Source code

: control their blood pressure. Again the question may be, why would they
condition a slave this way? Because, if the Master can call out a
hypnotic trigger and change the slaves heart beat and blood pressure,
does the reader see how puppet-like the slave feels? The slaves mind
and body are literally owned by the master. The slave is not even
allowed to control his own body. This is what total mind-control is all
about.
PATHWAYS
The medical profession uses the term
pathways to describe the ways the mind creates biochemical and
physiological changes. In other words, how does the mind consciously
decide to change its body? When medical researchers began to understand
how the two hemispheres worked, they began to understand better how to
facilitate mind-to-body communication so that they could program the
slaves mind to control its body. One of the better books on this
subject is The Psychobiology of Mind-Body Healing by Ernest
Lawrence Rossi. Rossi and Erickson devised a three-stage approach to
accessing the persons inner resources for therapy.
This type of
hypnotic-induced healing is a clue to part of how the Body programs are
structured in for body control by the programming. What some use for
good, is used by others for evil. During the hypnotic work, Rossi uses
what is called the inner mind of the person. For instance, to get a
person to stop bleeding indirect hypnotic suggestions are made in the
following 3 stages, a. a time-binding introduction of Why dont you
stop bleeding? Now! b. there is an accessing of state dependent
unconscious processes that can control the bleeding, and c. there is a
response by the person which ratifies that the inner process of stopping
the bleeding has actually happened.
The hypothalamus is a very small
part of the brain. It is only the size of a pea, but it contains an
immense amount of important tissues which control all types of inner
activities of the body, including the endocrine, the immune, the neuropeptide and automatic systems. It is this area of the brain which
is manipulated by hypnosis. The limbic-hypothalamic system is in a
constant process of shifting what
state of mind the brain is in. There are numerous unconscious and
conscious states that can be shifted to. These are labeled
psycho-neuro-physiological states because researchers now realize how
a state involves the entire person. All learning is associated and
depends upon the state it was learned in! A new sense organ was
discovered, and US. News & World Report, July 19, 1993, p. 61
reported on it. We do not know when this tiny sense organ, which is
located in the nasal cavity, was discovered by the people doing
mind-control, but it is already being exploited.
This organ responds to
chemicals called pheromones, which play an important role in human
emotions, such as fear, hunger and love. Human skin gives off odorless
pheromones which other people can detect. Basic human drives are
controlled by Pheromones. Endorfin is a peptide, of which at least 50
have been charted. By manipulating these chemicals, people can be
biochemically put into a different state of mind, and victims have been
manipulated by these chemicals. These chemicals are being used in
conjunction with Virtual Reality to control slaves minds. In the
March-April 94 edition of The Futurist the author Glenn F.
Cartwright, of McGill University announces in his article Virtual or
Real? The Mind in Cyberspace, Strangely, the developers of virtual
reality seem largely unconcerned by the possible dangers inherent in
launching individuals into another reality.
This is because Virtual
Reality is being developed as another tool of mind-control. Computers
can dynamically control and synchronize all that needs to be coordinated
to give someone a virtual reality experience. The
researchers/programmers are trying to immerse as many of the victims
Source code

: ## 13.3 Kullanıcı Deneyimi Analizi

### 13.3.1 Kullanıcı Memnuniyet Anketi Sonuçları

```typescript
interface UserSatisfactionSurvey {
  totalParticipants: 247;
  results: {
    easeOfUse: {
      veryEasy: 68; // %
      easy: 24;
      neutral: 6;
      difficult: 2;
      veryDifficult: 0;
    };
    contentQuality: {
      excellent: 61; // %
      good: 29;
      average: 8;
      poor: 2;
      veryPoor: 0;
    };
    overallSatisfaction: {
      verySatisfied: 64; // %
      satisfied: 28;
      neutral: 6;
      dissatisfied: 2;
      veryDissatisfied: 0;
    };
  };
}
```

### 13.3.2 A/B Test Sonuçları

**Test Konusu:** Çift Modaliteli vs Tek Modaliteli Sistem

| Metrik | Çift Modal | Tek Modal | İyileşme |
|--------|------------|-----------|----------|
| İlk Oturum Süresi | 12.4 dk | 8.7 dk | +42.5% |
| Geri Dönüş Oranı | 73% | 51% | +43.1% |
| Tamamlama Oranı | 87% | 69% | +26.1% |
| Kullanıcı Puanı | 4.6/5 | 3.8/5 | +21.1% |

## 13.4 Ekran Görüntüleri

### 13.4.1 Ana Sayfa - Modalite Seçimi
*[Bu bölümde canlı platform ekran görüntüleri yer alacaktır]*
____________
- _Instructions to follow_: Return every entry above with nothing altered.

- _The answer_:
Source code

: control their blood pressure. Again the question may be, why would they
condition a slave this way? Because, if the Master can call out a
hypnotic trigger and change the slaves heart beat and blood pressure,
does the reader see how puppet-like the slave feels? The slaves mind
and body are literally owned by the master. The slave is not even
allowed to control his own body. This is what total mind-control is all
about.
PATHWAYS
The medical profession uses the term
pathways to describe the ways the mind creates biochemical and
physiological changes. In other words, how does the mind consciously
decide to change its body? When medical researchers began to understand
how the two hemispheres worked, they began to understand better how to
facilitate mind-to-body communication so that they could program the
slaves mind to control its body. One of the better books on this
subject is The Psychobiology of Mind-Body Healing by Ernest
Lawrence Rossi. Rossi and Erickson devised a three-stage approach to
accessing the persons inner resources for therapy.
This type of
hypnotic-induced healing is a clue to part of how the Body programs are
structured in for body control by the programming. What some use for
good, is used by others for evil. During the hypnotic work, Rossi uses
what is called the inner mind of the person. For instance, to get a
person to stop bleeding indirect hypnotic suggestions are made in the
following 3 stages, a. a time-binding introduction of Why dont you
stop bleeding? Now! b. there is an accessing of state dependent
unconscious processes that can control the bleeding, and c. there is a
response by the person which ratifies that the inner process of stopping
the bleeding has actually happened.
The hypothalamus is a very small
part of the brain. It is only the size of a pea, but it contains an
immense amount of important tissues which control all types of inner
activities of the body, including the endocrine, the immune, the neuropeptide and automatic systems. It is this area of the brain which
is manipulated by hypnosis. The limbic-hypothalamic system is in a
constant process of shifting what
state of mind the brain is in. There are numerous unconscious and
conscious states that can be shifted to. These are labeled
psycho-neuro-physiological states because researchers now realize how
a state involves the entire person. All learning is associated and
depends upon the state it was learned in! A new sense organ was
discovered, and US. News & World Report, July 19, 1993, p. 61
reported on it. We do not know when this tiny sense organ, which is
located in the nasal cavity, was discovered by the people doing
mind-control, but it is already being exploited.
This organ responds to
chemicals called pheromones, which play an important role in human
emotions, such as fear, hunger and love. Human skin gives off odorless
pheromones which other people can detect. Basic human drives are
controlled by Pheromones. Endorfin is a peptide, of which at least 50
have been charted. By manipulating these chemicals, people can be
biochemically put into a different state of mind, and victims have been
manipulated by these chemicals. These chemicals are being used in
conjunction with Virtual Reality to control slaves minds. In the
March-April 94 edition of The Futurist the author Glenn F.
Cartwright, of McGill University announces in his article Virtual or
Real? The Mind in Cyberspace, Strangely, the developers of virtual
reality seem largely unconcerned by the possible dangers inherent in
launching individuals into another reality.
This is because Virtual
Reality is being developed as another tool of mind-control. Computers
can dynamically control and synchronize all that needs to be coordinated
to give someone a virtual reality experience. The
researchers/programmers are trying to immerse as many of the victims
Source code

: ## 13.3 Kullanıcı Deneyimi Analizi

### 13.3.1 Kullanıcı Memnuniyet Anketi Sonuçları

```typescript
interface UserSatisfactionSurvey {
  totalParticipants: 247;
  results: {
    easeOfUse: {
      veryEasy: 68; // %
      easy: 24;
      neutral: 6;
      difficult: 2;
      veryDifficult: 0;
    };
    contentQuality: {
      excellent: 61; // %
      good: 29;
      average: 8;
      poor: 2;
      veryPoor: 0;
    };
    overallSatisfaction: {
      verySatisfied: 64; // %
      satisfied: 28;
      neutral: 6;
      dissatisfied: 2;
      veryDissatisfied: 0;
    };
  };
}
```

### 13.3.2 A/B Test Sonuçları

**Test Konusu:** Çift Modaliteli vs Tek Modaliteli Sistem

| Metrik | Çift Modal | Tek Modal | İyileşme |
|--------|------------|-----------|----------|
| İlk Oturum Süresi | 12.4 dk | 8.7 dk | +42.5% |
| Geri Dönüş Oranı | 73% | 51% | +43.1% |
| Tamamlama Oranı | 87% | 69% | +26.1% |
| Kullanıcı Puanı | 4.6/5 | 3.8/5 | +21.1% |

## 13.4 Ekran Görüntüleri

### 13.4.1 Ana Sayfa - Modalite Seçimi
*[Bu bölümde canlı platform ekran görüntüleri yer alacaktır]*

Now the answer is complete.